Internecine rivalries aside, Fatah also hailed Shaludi as a “heroic martyr” in a poster created for this purpose. The poster, which honors Shaludi for having carried out the attack against “settlers in occupied Jerusalem,” was distributed in Silwan.
This is not only the neighborhood where Shaludi lived, but also the site of stepped-up Arab violence due to the recent purchase of a number of homes by Jews. (Though Arabs are free to live anywhere in Israel, Jews are not welcome to reside among Arabs.) Prime Minister Benjamin Netanyahu accused Palestinian Authority President Mahmoud Abbas of creating the climate of incitement which led to the attack, one of many incidents of violence in the Israeli capital of late.
PA spokesman Nabil Abu Rudaineh responded to the charge by omitting any reference to Wednesday’s attack: “Israeli escalation and incitement and continued occupation of Palestinian lands are the real reason for all the violence in Palestine and the region.”
Chief Palestinian negotiator Saeb Erekat also lashed out at Netanyahu.
“Instead of pursuing peace,” Erekat said, “[Netanyahu’s] government systematically violates international law in order to consolidate its apartheid regime in Palestine.”
Really?

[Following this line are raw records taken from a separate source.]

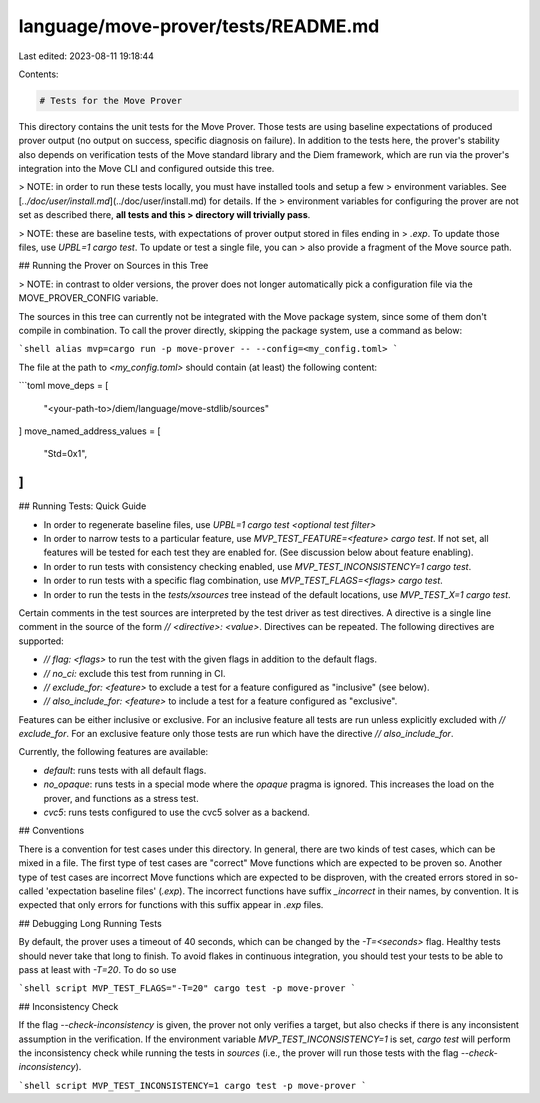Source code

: language/move-prover/tests/README.md
====================================

Last edited: 2023-08-11 19:18:44

Contents:

.. code-block:: md

    # Tests for the Move Prover

This directory contains the unit tests for the Move Prover. Those tests are using baseline expectations of produced
prover output (no output on success, specific diagnosis on failure). In addition to the tests here, the prover's
stability also depends on verification tests of the Move standard library and the Diem framework, which are run via the
prover's integration into the Move CLI and configured outside this tree.

> NOTE: in order to run these tests locally, you must have installed tools and setup a few
> environment variables. See [`../doc/user/install.md`](../doc/user/install.md) for details. If the
> environment variables for configuring the prover are not set as described there, **all tests and this
> directory will trivially pass**.

> NOTE: these are baseline tests, with expectations of prover output stored in files ending in
> `.exp`. To update those files, use `UPBL=1 cargo test`. To update or test a single file, you can
> also provide a fragment of the Move source path.

## Running the Prover on Sources in this Tree

> NOTE: in contrast to older versions, the prover does not longer automatically pick a configuration file via the MOVE_PROVER_CONFIG variable.

The sources in this tree can currently not be integrated with the Move package system, since some of them don't compile
in combination. To call the prover directly, skipping the package system, use a command as below:

```shell
alias mvp=cargo run -p move-prover -- --config=<my_config.toml>
```

The file at the path to `<my_config.toml>` should contain (at least) the following content:

```toml
move_deps = [
    "<your-path-to>/diem/language/move-stdlib/sources"
]
move_named_address_values = [
    "Std=0x1",
]
```

## Running Tests: Quick Guide

- In order to regenerate baseline files, use `UPBL=1 cargo test <optional test filter>`
- In order to narrow tests to a particular feature, use `MVP_TEST_FEATURE=<feature> cargo test`. If not set, all
  features will be tested for each test they are enabled for. (See discussion below about feature enabling).
- In order to run tests with consistency checking enabled, use `MVP_TEST_INCONSISTENCY=1 cargo test`.
- In order to run tests with a specific flag combination, use `MVP_TEST_FLAGS=<flags> cargo test`.
- In order to run the tests in the `tests/xsources` tree instead of the default locations, use
  `MVP_TEST_X=1 cargo test`.

Certain comments in the test sources are interpreted by the test driver as test directives. A directive is a single line
comment in the source of the form `// <directive>: <value>`. Directives can be repeated. The following directives are
supported:

- `// flag: <flags>` to run the test with the given flags in addition to the default flags.
- `// no_ci:` exclude this test from running in CI.
- `// exclude_for: <feature>` to exclude a test for a feature configured as "inclusive" (see below).
- `// also_include_for: <feature>` to include a test for a feature configured as
  "exclusive".

Features can be either inclusive or exclusive. For an inclusive feature all tests are run unless explicitly excluded
with `// exclude_for`. For an exclusive feature only those tests are run which have the directive `// also_include_for`.

Currently, the following features are available:

- `default`: runs tests with all default flags.
- `no_opaque`: runs tests in a special mode where the `opaque` pragma is ignored. This increases the load on the prover,
  and functions as a stress test.
- `cvc5`: runs tests configured to use the cvc5 solver as a backend.

## Conventions

There is a convention for test cases under this directory. In general, there are two kinds of test cases, which can be
mixed in a file. The first type of test cases are "correct" Move functions which are expected to be proven so. Another
type of test cases are incorrect Move functions which are expected to be disproven, with the created errors stored in
so-called 'expectation baseline files' (`.exp`). The incorrect functions have suffix `_incorrect` in their names, by
convention. It is expected that only errors for functions with this suffix appear in `.exp` files.

## Debugging Long Running Tests

By default, the prover uses a timeout of 40 seconds, which can be changed by the `-T=<seconds>`
flag. Healthy tests should never take that long to finish. To avoid flakes in continuous integration, you should test
your tests to be able to pass at least with `-T=20`. To do so use

```shell script
MVP_TEST_FLAGS="-T=20" cargo test -p move-prover
```

## Inconsistency Check

If the flag `--check-inconsistency` is given, the prover not only verifies a target, but also checks if there is any
inconsistent assumption in the verification. If the environment variable `MVP_TEST_INCONSISTENCY=1` is set, `cargo test`
will perform the inconsistency check while running the tests in `sources` (i.e., the prover will run those tests with the flag `--check-inconsistency`).

```shell script
MVP_TEST_INCONSISTENCY=1 cargo test -p move-prover
```


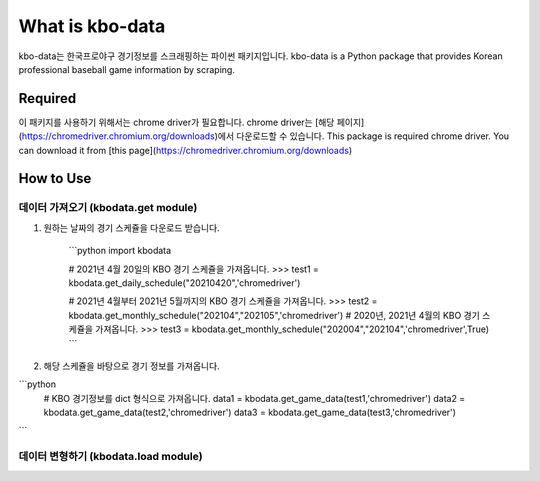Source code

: ===============
What is kbo-data
===============

kbo-data는 한국프로야구 경기정보를 스크래핑하는 파이썬 패키지입니다.  
kbo-data is a Python package that provides Korean professional baseball game information by scraping.

---------------
Required
---------------

이 패키지를 사용하기 위해서는 chrome driver가 필요합니다.  
chrome driver는 [해당 페이지](https://chromedriver.chromium.org/downloads)에서 다운로드할 수 있습니다.  
This package is required chrome driver.
You can download it from [this page](https://chromedriver.chromium.org/downloads)

---------------
How to Use
---------------

데이터 가져오기 (kbodata.get module)
=======================================

1. 원하는 날짜의 경기 스케쥴을 다운로드 받습니다.

    ```python
    import kbodata

    # 2021년 4월 20일의 KBO 경기 스케쥴을 가져옵니다.
    >>> test1 = kbodata.get_daily_schedule("20210420",'chromedriver')

    # 2021년 4월부터 2021년 5월까지의 KBO 경기 스케쥴을 가져옵니다.
    >>> test2 = kbodata.get_monthly_schedule("202104","202105",'chromedriver')
    # 2020년, 2021년 4월의 KBO 경기 스케쥴을 가져옵니다. 
    >>> test3 = kbodata.get_monthly_schedule("202004","202104",'chromedriver',True)
    ```

2. 해당 스케쥴을 바탕으로 경기 정보를 가져옵니다.

```python
    # KBO 경기정보를 dict 형식으로 가져옵니다.
    data1 = kbodata.get_game_data(test1,'chromedriver')
    data2 = kbodata.get_game_data(test2,'chromedriver')
    data3 = kbodata.get_game_data(test3,'chromedriver')
```

데이터 변형하기 (kbodata.load module)
=======================================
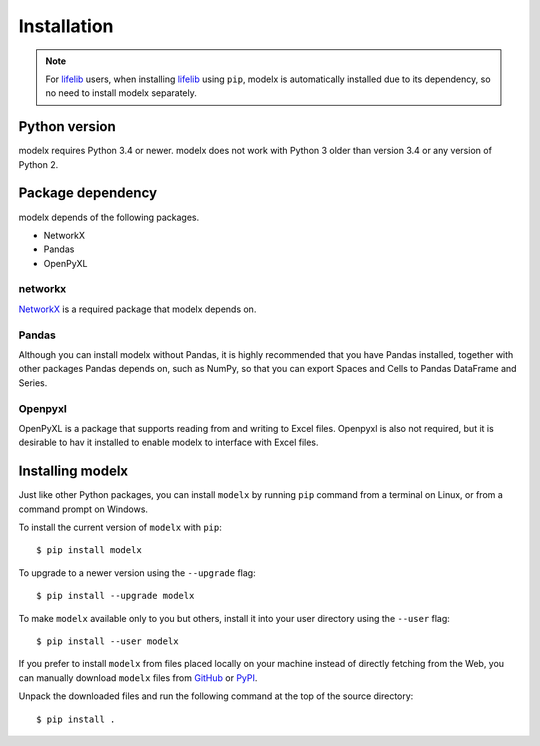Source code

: Installation
============

.. note::

   For `lifelib`_ users, when installing `lifelib`_ using
   ``pip``, modelx is automatically installed due to its dependency, so
   no need to install modelx separately.

.. _lifelib: http://lifelib.io

Python version
--------------
modelx requires Python 3.4 or newer. modelx does not work with Python 3 older
than version 3.4 or any version of Python 2.


Package dependency
------------------
modelx depends of the following packages.

* NetworkX
* Pandas
* OpenPyXL

networkx
^^^^^^^^
`NetworkX <http://networkx.github.io/>`_ is a required package that modelx
depends on.

Pandas
^^^^^^
Although you can install modelx without Pandas,
it is highly recommended that you have Pandas installed, together with
other packages Pandas depends on, such as NumPy,
so that you can export Spaces and Cells to Pandas DataFrame and Series.

Openpyxl
^^^^^^^^
OpenPyXL is a package that supports reading from and writing to Excel files.
Openpyxl is also not required, but it is desirable to hav it installed
to enable modelx to interface with Excel files.

Installing modelx
-----------------
Just like other Python packages, you can install ``modelx`` by
running ``pip`` command from a terminal on Linux, or from a command prompt on
Windows.

To install the current version of ``modelx`` with ``pip``::

    $ pip install modelx

To upgrade to a newer version using the ``--upgrade`` flag::

    $ pip install --upgrade modelx

To make ``modelx`` available only to you but others,
install it into your user directory using the ``--user`` flag::

    $ pip install --user modelx

If you prefer to install ``modelx`` from files placed locally on your machine
instead of directly fetching from the Web,
you can manually download ``modelx`` files from
`GitHub <https://github.com/fumitoh/modelx/releases>`_  or
`PyPI <http://pypi.python.org/pypi/modelx>`_.

Unpack the downloaded files and run the following command
at the top of the source directory::

    $ pip install .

Let us take a look at the “peace pursuing” way in which Jerusalem Arabs reacted to the murder of a Jewish infant. Residents of Shuafat hurled rocks at the neighborhood light-rail station, virtually destroying the stop and two train cars.
Residents of Isawiya, near the Hebrew University on Mount Scopus, spent Wednesday night and Thursday morning pummeling Police and Border Police forces with rocks.
Residents of Wadi Joz held a rock-throwing riot.
Residents of Ras al-Amud threw rocks at a Jewish kindergarten on the Mount of Olives.
Residents of Jabel Mukaber threw rocks at Jewish pedestrians in the Armon Hanatziv neighborhood.
Unidentified Arabs threw rocks at buses driving near Gethsemane.
An Arab assaulted an Israeli guard at a checkpoint at the entrance to southern Jerusalem.
And the list goes on.
Jerusalem Mayor Nir Barkat vowed to restore order to the city, which has seen a sharp rise in Arab violence since the beginning of the summer.
This was when a group of vigilante Jews burned an Arab boy to death as revenge for the kidnapping and murder of three Israeli teenagers – events which contributed to the launching of Operation Protective Edge.
His aim is to crack down on violence, while increasing dialogue with Arab community leaders.
In spite of his good intentions, this is not likely to have the desired effect.
Though Netanyahu is correct in calling Abbas to task for incitement, and Barkat is right to express zero tolerance for the impossible conditions under which Jerusalemites have been living, there is a bigger picture to take into account.
On Wednesday, as Shaludi was racing his car into innocent commuters, a keffiyeh-clad Canadian named Michael Zehaf-Bibeau shot and killed a soldier at Ottawa’s war memorial, before entering the adjacent parliament building and opening fire at everyone in sight. Zehaf-Bibeau, who recently applied for a passport to travel to Syria (undoubtedly to fight with Islamic State), was gunned down by House of Commons sergeant-at-arms Kevin Vickers. The Royal Canadian Mounted Police say that Zehaf-Bibeau had no connection to Martin Couture- Rouleau, a Christian convert to Islam who committed a hit-and-run terrorist attack on two soldiers in Quebec last Monday, one of whom died from his injuries.
In spite of the fact that the above acts were technically unrelated, they are all part of the same global jihad against “infidels” everywhere and from whatever creed or religion, including Islam. Muslims who do not hold with the slaughter of Jews and Christians, the subjugation of women, the stoning of gays and the practice of decapitation are also fair game for brutality at the hands of their brethren.
It is a contagious form of barbarism that has young people the world over scrambling to sign on. Palestinians are no exception.
It is this greater burden that makes peace impossible. Anyone who holds Israel the least bit responsible is as complicit in the spread of Islamist blood-lust as a hit-and-run baby killer.
The writer is the author of To Hell in a Handbasket: Carter, Obama, and the ‘Arab Spring.’